The Research Laboratory of Electronics (RLE) at the Massachusetts Institute of Technology (MIT) announces that Dr. Paul B. Corkum, Professor of Physics, Ottawa University and the National Research Council of Canada, will deliver the 2009 Hermann Anton Haus Lecture. The lecture will take place Monday, 27 April 2009, 4:00 PM, in the Hermann Anton Haus Room of the RLE Conference Center (Room 36–428). The lecture is open to the general public.

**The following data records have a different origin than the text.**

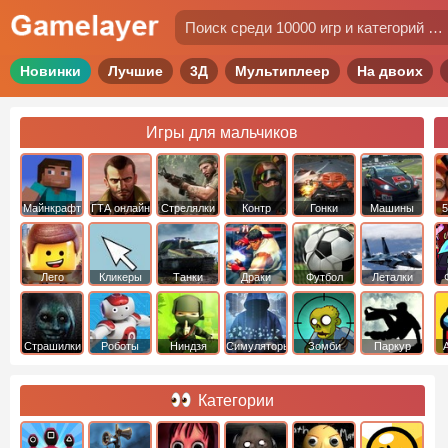
Новинки
Лучшие
3Д
Мультиплеер
На двоих
Игры для мальчиков
Майнкрафт
ГТА онлайн
Стрелялки
Контр
Гонки
Машины
5
Страйк
Лего
Кликеры
Танки
Драки
Футбол
Леталки
Страшилки
Роботы
Ниндзя
Симуляторы
Зомби
Паркур
Категории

Professor Corkum is known for research that launched attosecond science. After studying the interaction of intense light pulses with atoms and molecules, his group he proposed how atomic and molecular gases can be used to produce attosecond pulses. In 2002 they measured the motion of hydrogen atoms in a hydrogen molecular ion with a timing precision of 200-attoseconds and a spatial precision of 0.02 Angstroms. In 2004 they demonstrated how attosecond technology can be used to image the highest occupied molecular orbital of Nitrogen. More recently they were able to strobe the attosecond motion of an electron in a hydrogen molecule almost instantaneously as the molecule breaks. Professor Corkum is a member of the Royal Societies of London and of Canada. He was the recipient of the Optical Society of America’s Charles H. Townes award and the IEEE’s Quantum electronics award in 2005. In 2006 he received the American Physical Society’s Arthur L. Schawlow Prize and Canada’s Killam Prize for physical sciences.
The Hermann Anton Haus Lecture is RLE’s visiting lecturer program designed to bring the leading world researchers in fields intersecting RLE interests to RLE to share their thoughts and perspectives with the MIT community. The lecture honors the memory of Professor Haus, and continues the process of collaborative dialog that he promoted throughout his lifetime.